Inflation stickiness is impacting the NZD and longer-term interest rates
Inflation is a global phenomenon, not just a local one. As global inflation has retreated, central banks around the globe have been lowering interest rates. The United States Federal Reserve, European Central Bank, Bank of England and Reserve Bank of Australia have all been lowering interest rates, just like the RBNZ has.
However, some countries, such as the United States (US) has seen inflation progress stall. With that comes an interest rates cost: they need to be higher for longer. This has rippled around the globe and seen longer-term bond yields remain higher, which impacts longer-term borrowing costs here. The RBNZ controls and influences short-term borrowing costs via changing the Official Cash Rate (OCR), but longer-term borrowing and interest rates are more influenced by offshore.
Interest rate curves (the gap between a one-year rate and a 10-year rate) are taking on more traditional shapes. Investors expect to receive more for a holding a 10-year bond over a short-term one because there is uncertainty over things like growth, inflation, and government borrowing. We call this the term premium. This is why longer-term borrowing rates tend to be higher than short-term ones.
With the RBNZ cutting the OCR in response to a weak economy and easing inflation, and the US Federal Reserve on hold, the New Zealand dollar has fallen below 0.60. That is good for exporters and the rural sector will be important source of growth in late 2025 and 2026 but a lower currency adds to costs and inflation. An overseas holiday costs New Zealanders more but a foreigners holiday here costs less.

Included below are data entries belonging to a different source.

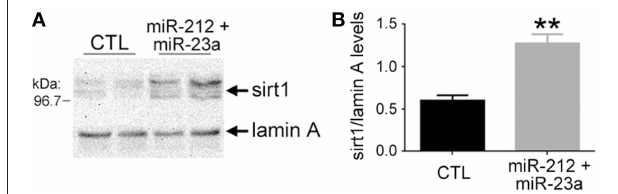
FIGURE 4 | Experimental down-regulation of miR-212 and miR-23a increases sirt1 protein expression. Human hNT neuronotypic cells were co-transfected with small inhibitors of miR-212 and 23a or scrambled negative controls (CTL). Given the co-localization of miR-23a and sirt1 in the nucleus, cells were harvested 36h following transfection with the miRNA inhibitors or controls and nuclear fractions were immunoblotted for detection of sirt1. (A) A representative western shows that miR-212/23a co-repression resulted in an increase in sirt1 immunoreactivity. (B) Quantitative analysis revealed that sirt1 levels were significantly increased by ∼ 100% in miR-212/23a inhibitor-transfected cells compared to CTL-transfected cells. n = 6 /group; ** p < 0.01 via Student’s unpaired test (two-tailed).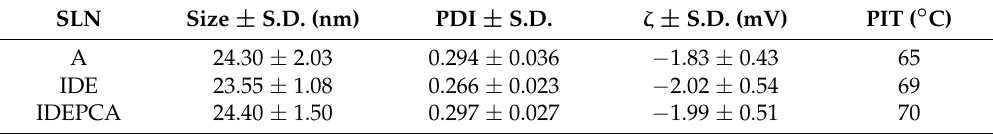
Table 4. Mean size (size), polydispersity index (PDI), zeta potential ( ζ ), and phase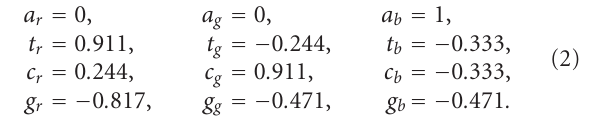
Figure 2: Spectrogram of random DNA of length 60kbp with bases A , T , C , and G with periods 15, 13, 11, and 9, respectively. The nu- cleotide A is represented by the color blue, T by red, C by green, and G by yellow. Arrows mark the di ff erent periodicities.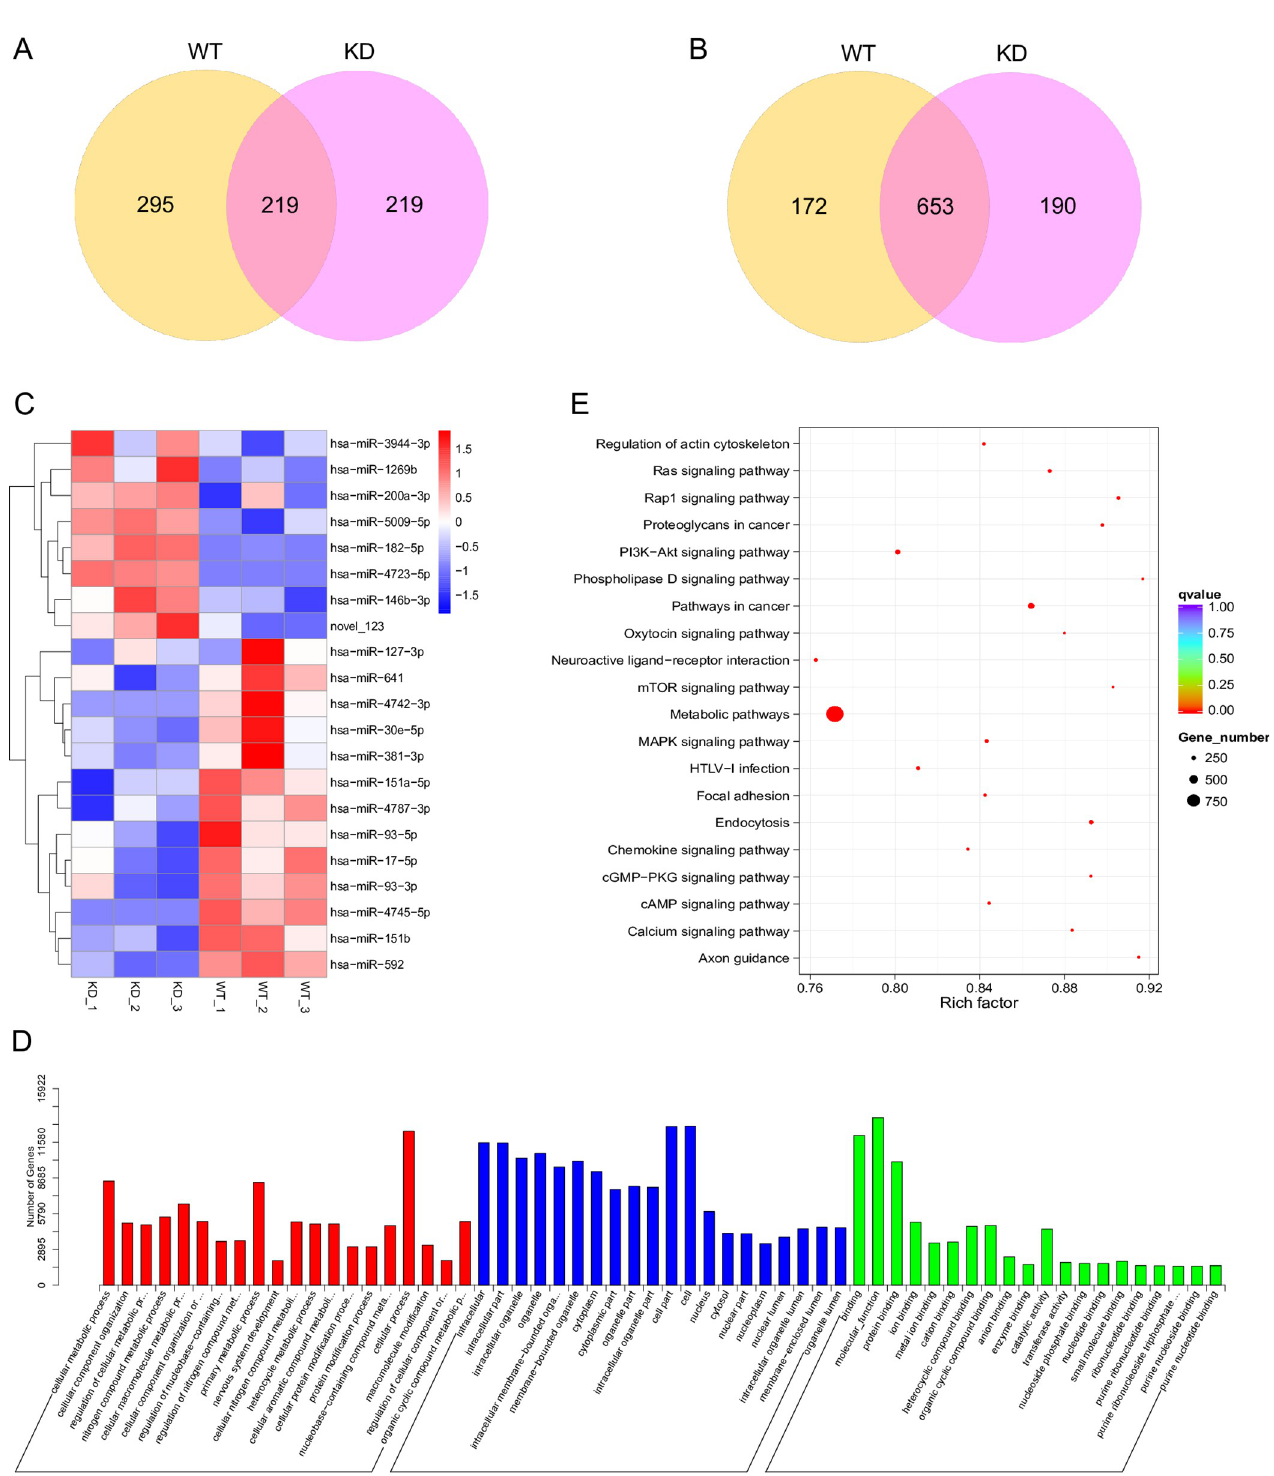
Fig 3. MicroRNA differential expression and pathway enrichment of predicted MicroRNA targets. (A) Venn diagram of the number of unique microRNAs determined to be expressed in either WT PUM background (purple) or KD PUM background (yellow), or co-expressed in both treatments (pink; overlap) based on raw sequence reads. (B) Venn diagram defining the number of microRNAs in WT PUM only (purple), PUM KD only (yellow), or both treatments (pink; overlap) that were determined to be suitable for differential expression analysis. (C) Heatmap of DEMs hierarchically clustered. Changes in log2(ratio) expression are represented as a color change from red to blue or vice versa. (D) Enrichment of GO terms among the predicted targets of DEMs. (E) Analysis of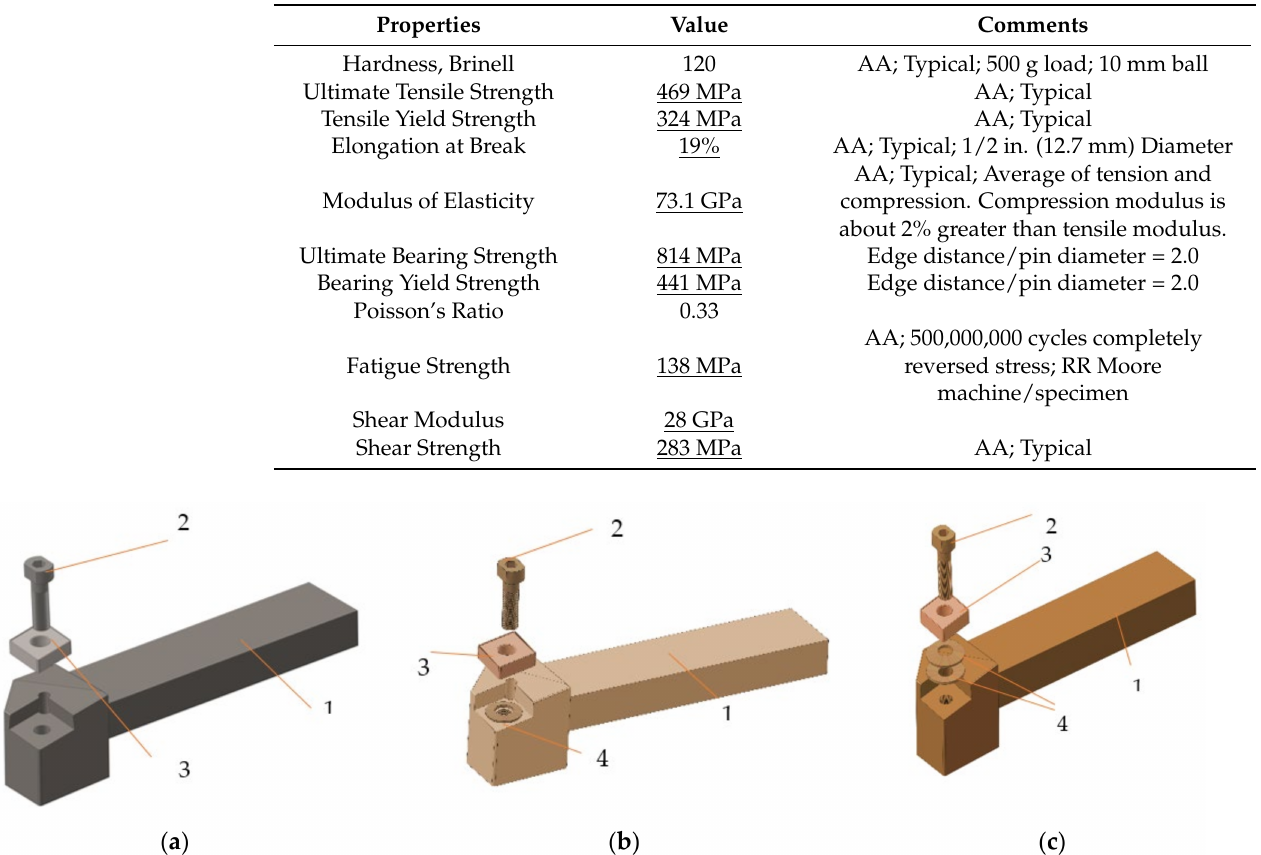
Table 2. Mechanical properties of aluminum alloy A2024-T351.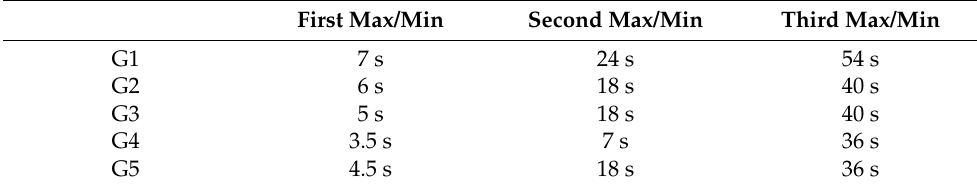
Table 4. Time to reach maximum/minimum tilting of the web for all geometry types. First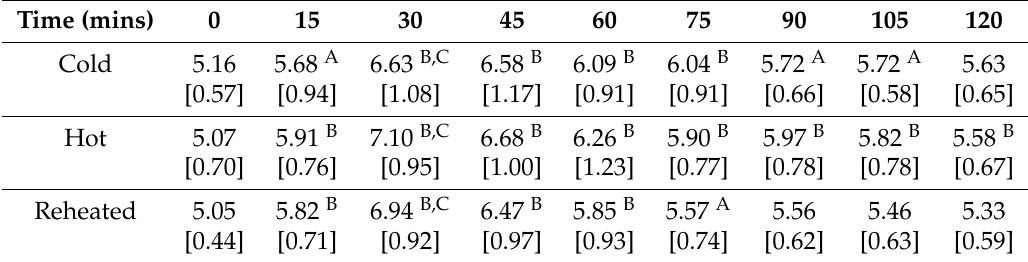
Table 1. Post-prandial glucose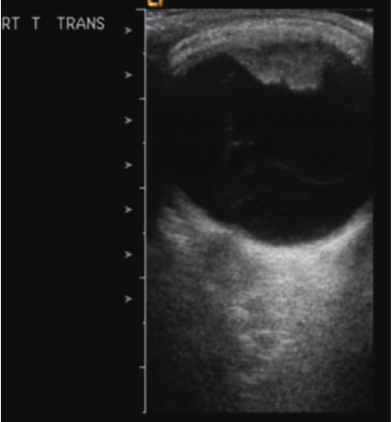
Figure 2: An irregular-surfaced ciliary body mass with heteroge- neous echogenicity as seen on B-scan ultrasound imaging. There was no satellite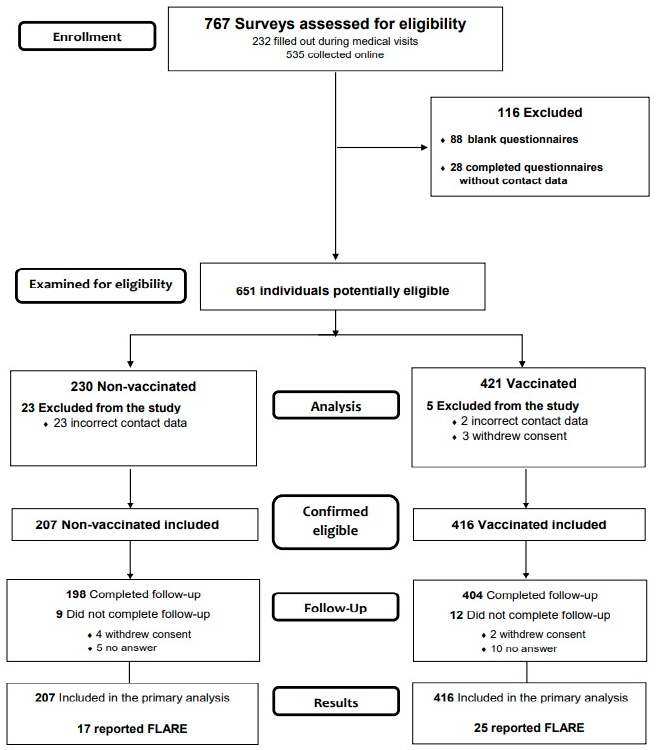
Figure 1. The flow diagram of the study describing the methods: participant’s recruitment, inclusions, exclusions and follow ‐ up.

A lower NZD/USD also makes New Zealand cheaper to invest in. We can expect some global interest in New Zealand, particularly if the government makes moves tidying up the rules around overseas investment. Overseas investment is an area we need to see improvement. It is not just about the money flowing in, but the access to new ideas, markets, distribution networks and technology.
A two-horse election race
Locally, we might now start to see some election uncertainty. The current government is showing signs of losing the initiative. The Labour party was viewed as being best placed to handle 5 of the top 10 issues and 9 of the top 20 in the October 2024 edition of the IPSOS Issues Monitor. That’s signalling we are now in a two-horse election race.
The National party was viewed as best placed to handle just three of the top 10.The Greens climate change, and housing was split between Labour and National.
That was a big change from 2023, when National was viewed as best to handle 8 of the top 10 issues.
Cue a shift in polling sentiment, which we have now seen in the latest three polls. Economic direction could change.
Perhaps the only certainty at present is uncertainty, both locally and globally.
There is a positive side to that. You quickly work out who is any good, and of substance. Weak players get exposed in volatile times. The performance of many firms listed on the NZX has not been great.
The 1990’s and 2000s was characterised at the era of the “great moderation”. We saw good growth, certainty and low inflation. The 2020’s looks different. Life will go on, just at a different pace and with more volatility. Good players will still prosper.